Yeah. And also just to add, like, I I just had one from, like, this whole two chapters. I highlighted one part that I was like, yeah, he wrote, like, if the modern state, as so many analysts tell us, must itself compete with and we are just under the pressure of globalization, and Islamic governance will suffer multiple and incremental challenges that will quite likely cause its decline and as likely total collapse. I'm like, yeah. Okay.
That was
Sharia. Exactly. But Sharia I mean, all Muslim countries have Sharia. Exactly. Yeah.
What are you talking about?
You know, you you cannot claim based on, you know, some of the characteristics you've listed that therefore, we're not Muslim. It's it's just blatantly I mean, again, it's false, and it's not been challenged, and he has not also proven, except theories, he has not actually provided any evidence. Any five pillars, Maljoon, here, even in Singapore where the government is not Muslim, it's there. You know, we we are we can practice the five pillars with no issues. And like I said also in the discussion group, recently, about two years ago, we've had this.

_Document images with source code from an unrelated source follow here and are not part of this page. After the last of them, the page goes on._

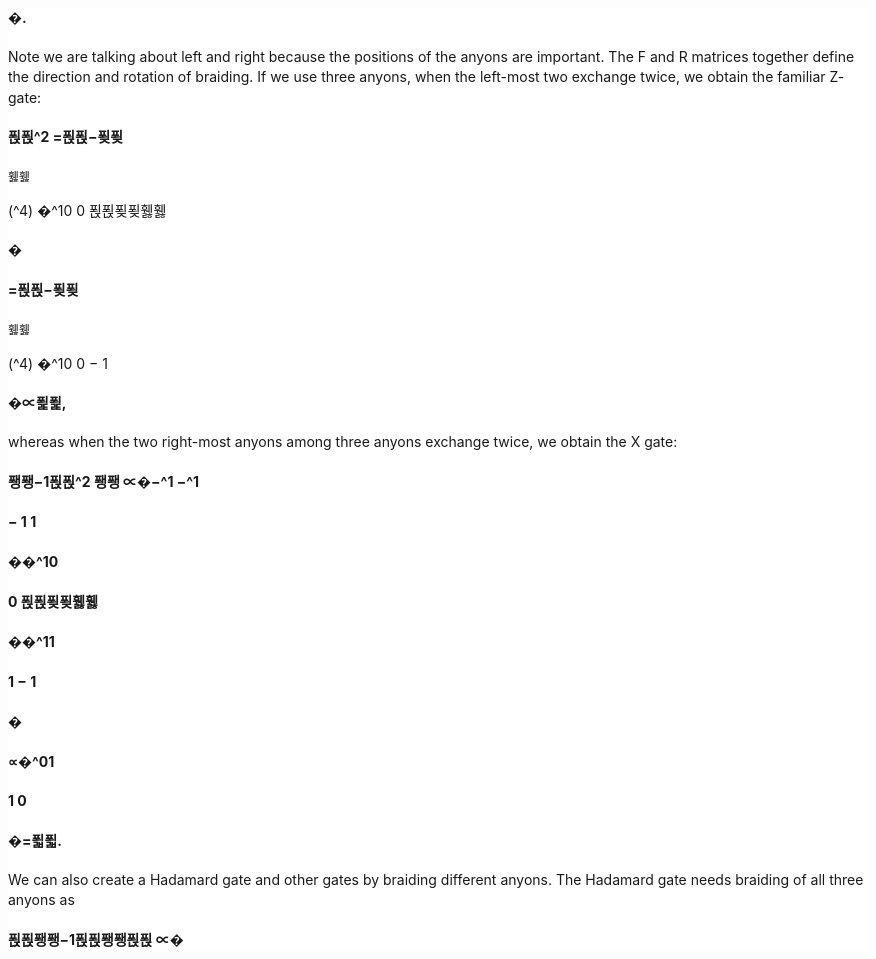 #### �.


Note we are talking about left and right because the positions of the anyons are
important. The F and R matrices together define the direction and rotation of braiding.
If we use three anyons, when the left-most two exchange twice, we obtain the familiar
Z- gate:

#### 푅푅^2 =푅푅−푖푖

```
휋휋
```
(^4) �^10
0 푅푅푖푖휋휋

#### �

#### =푅푅−푖푖

```
휋휋
```
(^4) �^10
0 − 1

#### �∝푍푍,

whereas when the two right-most anyons among three anyons exchange twice, we
obtain the X gate:

#### 퐹퐹−1푅푅^2 퐹퐹 ∝�−^1 −^1

#### − 1 1

#### ��^10

#### 0 푅푅푖푖휋휋

#### ��^11

#### 1 − 1

#### �

#### ∝�^01

#### 1 0

#### �=푋푋.


We can also create a Hadamard gate and other gates by braiding different anyons. The
Hadamard gate needs braiding of all three anyons as

#### 푅푅퐹퐹−1푅푅퐹퐹푅푅 ∝�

If you're not familiar, I think the all of those people from countries that were colonized by The UK would know, section three seven seven penalizes men who have sex with other men. Okay? So my country repealed the law. Okay? It doesn't just because the country repealed the law, it doesn't mean that the Muslims are now therefore going around thinking that, oh, it's okay.
It's okay now for men to have sex with other men. Oh, it's not a thing that happens. Okay? With us, it's this is not a thing that can happen unless unless you are so alienated from your religion. If you're alienated from your religion and your own history, sure, I can see that.
I can probably see all of the infections, you know, attacking you. You know, the virus just taking hold of you. I can see that. But, again, you have to make a distinction between Iman and Kufr. That's what I'm saying.
And, you know, Mustard is saying, I have children waiting to put put them to sleep, actually. I apologize for the abrupt ending of the discussion, and I would like to thank all of you, all 16 of you, for having showed up for the discussion, and I hope to make the recording available for everyone's perusal. I know I owe you all two other recordings. I would try to I'm I'm trying to edit and cut off the unnecessary portions to make it, you know, a decent size and put it up on the Telegram group. So, Giuseppe, hi, everybody for showing up, and I will post also the details of the next discussion on I'm not giving a poll.
I'm not letting you all decide. I'm gonna go on with Islam on on the book on extremism, and it'll be a daily reading. Once again, I will provide the details later. Everyone.